The $117million purchase of the two thoroughbred racetracks by Magna Entertainment was approved 9-0 by the commission after the corporation provided written assurances that it would make the improvements within 18 months.

The commission was prepared to delay awarding 2003 race dates unless it received guarantees that renovations long promised by the current owner the Maryland Jockey Club would begin. The panel approved the sale in less than an hour without dissent.

"We wanted clear financial commitments that we could rely on," commissioner Terry Saxon said. "We've had commitments in the past that were never followed up on, and we wanted to make sure that wasn't done again. In my mind, that $15million was critical because it addresses the backstretch problems."

The sale still must be approved by the Virginia Racing Commission on Nov.20 because the Maryland Jockey Club also runs a summer meeting at Colonial Downs in New Kent, Va. Magna president Jim McAlpine said the deal will be concluded in a few weeks.

McAlpine also assured commissioners that the Preakness Stakes would remain in Maryland, calling it the "Crown Jewel of Magna." However, he conceded that the $100million rebuilding of Pimlico could force relocation of the middle jewel of the Triple Crown to Laurel.

McAlpine offered no timetable, but track sources said construction could force the 2005 Preakness to be run outside Old Hilltop for the first time since 1908. Pimlico's 90-day spring meeting also would be transferred to Laurel.

"You can't run races while you're totally rebuilding the facility," McAlpine said. "These facilities were built for massive crowds. Today you don't get massive crowds. Pimlico gets one great day for the Preakness. The facility needs to be totally redone."

Maryland Jockey Club president Joe De Francis and vice president Karin De Francis remain on the scene under a four-year management contract. Joe De Francis said the sale was necessary because the family-owned business couldn't remain competitive. Magna now owns 13 tracks in North America.

"Single, independent racetracks can't survive anymore," he said. "You have to be part of an international company like Magna to have the resources, capital, technology and people to be able to make the investments and create things like a TV channel and XpressBet wagering. It opens a list of opportunities for Maryland. Let's rock and roll and get going."

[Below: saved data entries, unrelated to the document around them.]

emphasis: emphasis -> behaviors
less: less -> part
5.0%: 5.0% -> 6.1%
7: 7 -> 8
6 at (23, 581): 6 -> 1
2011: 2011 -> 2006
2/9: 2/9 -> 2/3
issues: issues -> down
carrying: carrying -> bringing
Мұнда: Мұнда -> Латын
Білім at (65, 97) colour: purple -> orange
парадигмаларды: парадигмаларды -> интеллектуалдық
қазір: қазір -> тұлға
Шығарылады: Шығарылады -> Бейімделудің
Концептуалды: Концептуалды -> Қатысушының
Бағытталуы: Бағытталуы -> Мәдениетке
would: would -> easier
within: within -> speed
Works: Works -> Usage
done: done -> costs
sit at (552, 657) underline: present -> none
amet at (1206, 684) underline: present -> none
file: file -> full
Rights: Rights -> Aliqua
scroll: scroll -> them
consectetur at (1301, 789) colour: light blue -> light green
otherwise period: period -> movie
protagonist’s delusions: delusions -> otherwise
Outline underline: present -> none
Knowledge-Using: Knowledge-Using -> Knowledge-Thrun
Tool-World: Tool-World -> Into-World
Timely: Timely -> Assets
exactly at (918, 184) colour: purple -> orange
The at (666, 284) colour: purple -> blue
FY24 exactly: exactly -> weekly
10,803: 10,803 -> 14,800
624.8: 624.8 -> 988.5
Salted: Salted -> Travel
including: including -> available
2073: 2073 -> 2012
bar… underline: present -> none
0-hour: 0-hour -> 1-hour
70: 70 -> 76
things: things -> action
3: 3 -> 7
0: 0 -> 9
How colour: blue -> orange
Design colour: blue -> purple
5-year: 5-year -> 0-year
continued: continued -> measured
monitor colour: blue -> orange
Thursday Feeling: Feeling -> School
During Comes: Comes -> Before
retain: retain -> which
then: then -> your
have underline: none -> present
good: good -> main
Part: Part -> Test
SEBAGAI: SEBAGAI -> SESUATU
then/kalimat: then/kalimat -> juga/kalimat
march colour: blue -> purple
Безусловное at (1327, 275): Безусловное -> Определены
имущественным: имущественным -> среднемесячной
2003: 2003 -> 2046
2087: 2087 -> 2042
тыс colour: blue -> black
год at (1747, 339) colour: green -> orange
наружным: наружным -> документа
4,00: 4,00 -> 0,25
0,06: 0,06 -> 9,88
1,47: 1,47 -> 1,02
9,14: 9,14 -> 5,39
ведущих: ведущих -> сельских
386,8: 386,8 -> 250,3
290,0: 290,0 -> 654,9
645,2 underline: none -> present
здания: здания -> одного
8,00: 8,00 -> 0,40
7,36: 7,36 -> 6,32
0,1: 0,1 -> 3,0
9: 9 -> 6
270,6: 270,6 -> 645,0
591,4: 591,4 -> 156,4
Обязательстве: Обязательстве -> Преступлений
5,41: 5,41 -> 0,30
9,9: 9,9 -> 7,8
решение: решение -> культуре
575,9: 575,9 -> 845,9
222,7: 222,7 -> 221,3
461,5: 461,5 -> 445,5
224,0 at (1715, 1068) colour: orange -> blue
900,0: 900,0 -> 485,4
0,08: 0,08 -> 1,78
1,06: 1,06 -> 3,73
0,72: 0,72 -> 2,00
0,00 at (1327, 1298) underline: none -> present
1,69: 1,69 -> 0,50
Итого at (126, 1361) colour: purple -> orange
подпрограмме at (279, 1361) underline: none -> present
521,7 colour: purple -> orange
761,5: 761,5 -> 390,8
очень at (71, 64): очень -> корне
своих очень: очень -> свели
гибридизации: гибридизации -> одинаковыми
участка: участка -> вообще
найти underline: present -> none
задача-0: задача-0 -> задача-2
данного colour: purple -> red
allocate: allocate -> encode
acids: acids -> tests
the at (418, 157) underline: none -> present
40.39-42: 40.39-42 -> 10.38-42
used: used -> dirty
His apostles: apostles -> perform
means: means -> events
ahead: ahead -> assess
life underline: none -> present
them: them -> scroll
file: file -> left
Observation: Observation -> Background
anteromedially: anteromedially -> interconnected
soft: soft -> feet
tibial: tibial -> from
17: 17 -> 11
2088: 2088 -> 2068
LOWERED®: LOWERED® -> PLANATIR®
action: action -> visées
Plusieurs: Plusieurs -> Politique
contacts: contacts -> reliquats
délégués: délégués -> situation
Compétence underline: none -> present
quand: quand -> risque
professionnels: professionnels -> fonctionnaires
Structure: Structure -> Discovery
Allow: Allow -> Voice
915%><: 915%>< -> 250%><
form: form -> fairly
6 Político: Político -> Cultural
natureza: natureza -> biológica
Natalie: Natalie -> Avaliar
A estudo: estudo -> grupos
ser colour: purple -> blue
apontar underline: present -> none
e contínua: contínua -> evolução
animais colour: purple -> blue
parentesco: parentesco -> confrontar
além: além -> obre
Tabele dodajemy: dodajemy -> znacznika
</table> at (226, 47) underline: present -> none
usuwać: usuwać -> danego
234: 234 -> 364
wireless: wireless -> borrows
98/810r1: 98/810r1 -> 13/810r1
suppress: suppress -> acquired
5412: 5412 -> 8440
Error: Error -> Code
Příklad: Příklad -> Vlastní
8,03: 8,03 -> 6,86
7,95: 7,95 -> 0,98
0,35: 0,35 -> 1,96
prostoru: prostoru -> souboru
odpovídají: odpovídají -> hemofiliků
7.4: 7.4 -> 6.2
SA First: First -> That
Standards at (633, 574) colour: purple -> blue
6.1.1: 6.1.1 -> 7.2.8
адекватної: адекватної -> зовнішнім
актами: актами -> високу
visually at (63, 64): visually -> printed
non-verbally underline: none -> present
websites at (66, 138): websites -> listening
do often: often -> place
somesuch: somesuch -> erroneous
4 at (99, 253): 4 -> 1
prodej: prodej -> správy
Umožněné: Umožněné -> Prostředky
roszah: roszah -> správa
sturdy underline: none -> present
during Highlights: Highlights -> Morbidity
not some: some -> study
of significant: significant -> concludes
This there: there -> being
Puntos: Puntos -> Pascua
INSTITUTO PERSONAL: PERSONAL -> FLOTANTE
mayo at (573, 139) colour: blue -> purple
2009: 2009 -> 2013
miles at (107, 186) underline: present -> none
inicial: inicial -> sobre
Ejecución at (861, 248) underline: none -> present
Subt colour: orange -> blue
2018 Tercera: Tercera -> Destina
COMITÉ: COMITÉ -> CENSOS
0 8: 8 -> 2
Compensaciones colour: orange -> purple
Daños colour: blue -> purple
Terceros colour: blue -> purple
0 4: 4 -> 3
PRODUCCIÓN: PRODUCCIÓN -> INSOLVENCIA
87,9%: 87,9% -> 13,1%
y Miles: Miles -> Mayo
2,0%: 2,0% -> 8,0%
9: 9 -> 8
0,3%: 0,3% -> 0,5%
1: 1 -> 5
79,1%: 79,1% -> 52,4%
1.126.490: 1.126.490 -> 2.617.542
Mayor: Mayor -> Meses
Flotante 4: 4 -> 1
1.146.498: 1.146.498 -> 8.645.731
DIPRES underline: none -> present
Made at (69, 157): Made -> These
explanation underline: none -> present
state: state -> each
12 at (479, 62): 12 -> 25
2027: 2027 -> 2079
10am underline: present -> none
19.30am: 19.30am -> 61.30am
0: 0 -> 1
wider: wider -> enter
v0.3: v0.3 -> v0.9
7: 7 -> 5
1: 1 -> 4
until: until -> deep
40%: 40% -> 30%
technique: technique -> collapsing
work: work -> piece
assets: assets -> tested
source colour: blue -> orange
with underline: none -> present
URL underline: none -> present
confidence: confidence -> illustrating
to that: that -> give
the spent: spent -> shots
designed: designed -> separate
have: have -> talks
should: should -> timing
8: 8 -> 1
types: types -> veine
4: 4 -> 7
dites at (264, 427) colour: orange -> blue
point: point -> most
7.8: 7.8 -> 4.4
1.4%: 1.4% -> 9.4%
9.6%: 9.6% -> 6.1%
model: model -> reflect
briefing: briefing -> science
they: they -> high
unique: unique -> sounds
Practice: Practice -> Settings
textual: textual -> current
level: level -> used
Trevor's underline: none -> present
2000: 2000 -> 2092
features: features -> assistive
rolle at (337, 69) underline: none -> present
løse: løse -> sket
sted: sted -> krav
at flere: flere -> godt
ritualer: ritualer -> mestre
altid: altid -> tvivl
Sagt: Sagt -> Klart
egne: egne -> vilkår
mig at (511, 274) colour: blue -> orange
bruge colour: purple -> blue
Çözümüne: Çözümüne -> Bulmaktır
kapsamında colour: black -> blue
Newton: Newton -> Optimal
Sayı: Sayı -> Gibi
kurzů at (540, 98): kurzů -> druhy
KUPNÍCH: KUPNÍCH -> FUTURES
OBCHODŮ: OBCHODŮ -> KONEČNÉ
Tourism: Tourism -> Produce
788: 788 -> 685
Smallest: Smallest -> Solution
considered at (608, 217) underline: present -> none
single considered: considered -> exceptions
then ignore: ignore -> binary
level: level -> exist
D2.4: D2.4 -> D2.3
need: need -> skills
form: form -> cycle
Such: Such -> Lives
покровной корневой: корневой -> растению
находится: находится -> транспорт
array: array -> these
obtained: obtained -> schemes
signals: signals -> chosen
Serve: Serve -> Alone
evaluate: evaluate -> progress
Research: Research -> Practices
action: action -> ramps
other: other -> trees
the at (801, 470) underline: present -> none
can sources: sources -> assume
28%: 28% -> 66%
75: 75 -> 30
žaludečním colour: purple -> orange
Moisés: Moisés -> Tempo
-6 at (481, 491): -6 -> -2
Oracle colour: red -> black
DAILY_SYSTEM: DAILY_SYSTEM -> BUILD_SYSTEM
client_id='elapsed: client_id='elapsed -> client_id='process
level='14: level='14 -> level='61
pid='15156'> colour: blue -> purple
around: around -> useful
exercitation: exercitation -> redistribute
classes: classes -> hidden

McAlpine plans to increase off-track betting parlors statewide, plus Internet and telephone wagering. However, the possibility of slot machine approval by the state legislature next year already has racing leaders abuzz over the anticipated windfall.

McAlpine said slots are needed to remain competitive with Delaware and West Virginia. In those states, tracks went from nearly closed to five-fold overnight purse increases in recent years.

"We didn't get into the racetrack business to get into the slots but it certainly affects the competitiveness of Maryland racing," McAlpine said. "You'd like to think the government will address that issue. If they don't, what's happening today is, Maryland horses are running to other states for bigger purses and Maryland customers are going to the other states to gamble because they like to pull a one-arm bandit more than they like watching a horse race. The state is losing on all counts."

Said Alan Foreman, Maryland Thoroughbred Racing Association counsel: "Competitive forces in the region would make it difficult for any track operator to compete without gaining slots."

Meanwhile, Thunderello headlines Saturday's $300,000 Frank De Francis Dash that includes the $100,000 Laurel Dash as part of the six-stakes card. The 9-5 favorite was second in the Breeders' Cup Sprint on Oct.26.